The voluntary regulations are one of the few things that all of the group members have in common. They all want the AI community to strive for secure designs, development, deployments and operation.
Specifically, the document asks the community to take ownership of security for buyers and embrace radical transparency and accountability. It also calls for creating organizations that view security as a “top business priority.”
Officials from the security agencies, which are located in all four hemispheres, used as references the U.S. National Institute of Standards and Technology’s software development framework and Cybersecurity and Infrastructure Security Agency’s secure by design principles; and the UK National Cyber Security Centre’s development and deployment guidance.
Meanwhile, the EU continues to round out its AI Act, guidelines that, once enacted, will very much be mandatory.

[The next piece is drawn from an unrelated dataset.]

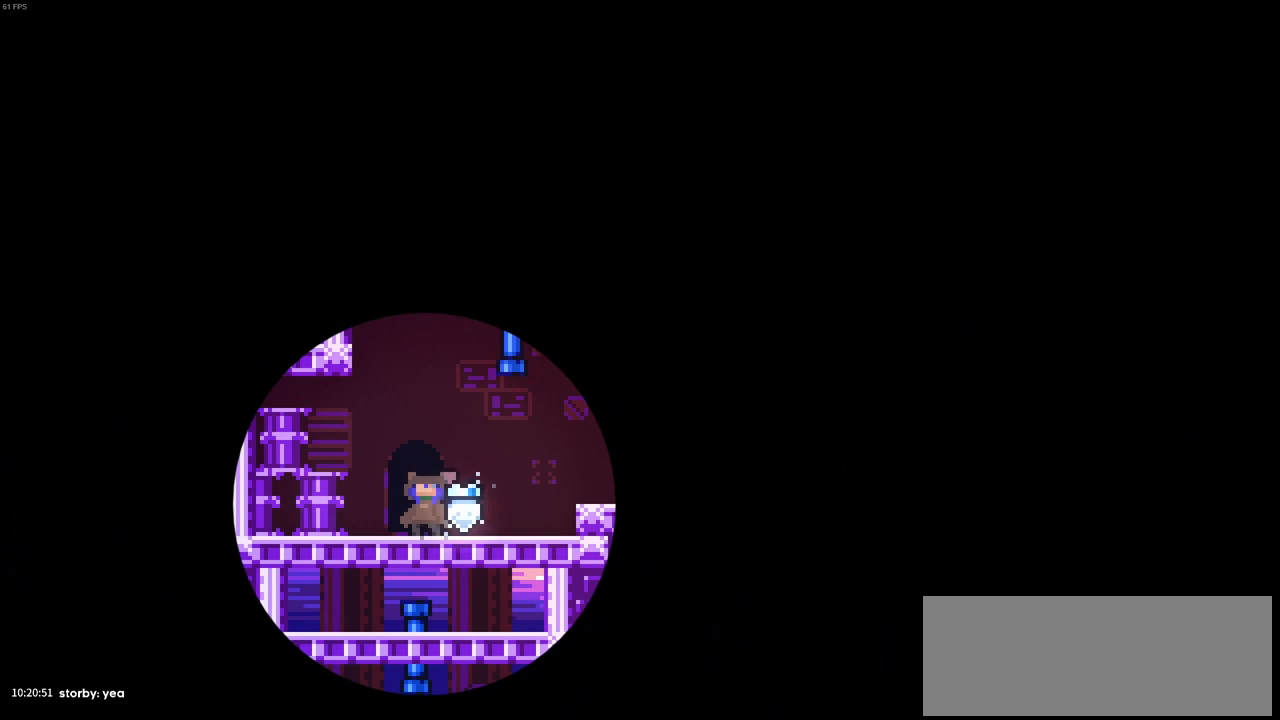
{"keys": [], "events": []}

The Spanish presidency of the EU Council is trying to dislodge politicians who are unwilling to compromise.
Chief among the remaining issues still holding up the process is facial recognition.
According to the EU-funded publication Euractiv, the presidency reportedly asked everyone to accept a ban on a number of related actions, among them, face image-scraping, emotion recognition at work and school and biometric categorization for sexual orientation and religious beliefs.